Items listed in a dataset
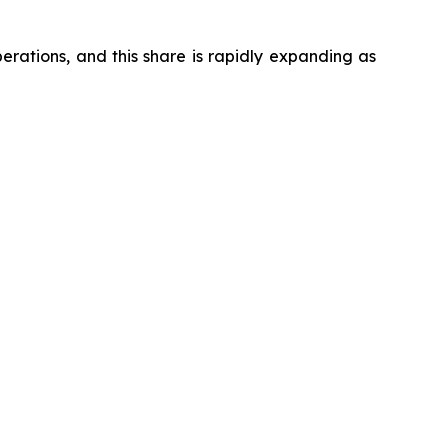
ations, and this share is rapidly expanding as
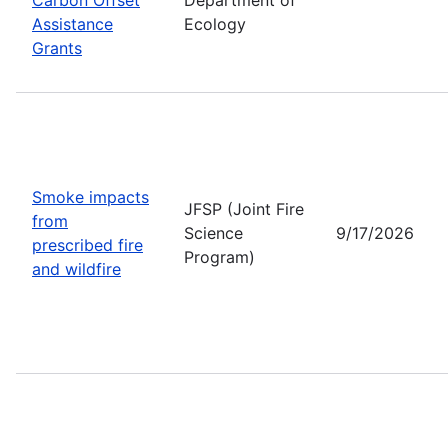
Assistance
Ecology
Grants
Smoke impacts
JFSP (Joint Fire
from
Science
9/17/2026
prescribed fire
Program)
and wildfire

TO-DO ITEM =
Without the pictures, give back every record precisely as shown.

RESPONSE BOX =
ations, and this share is rapidly expanding as
Assistance
Ecology
Grants
Smoke impacts
JFSP (Joint Fire
from
Science
9/17/2026
prescribed fire
Program)
and wildfire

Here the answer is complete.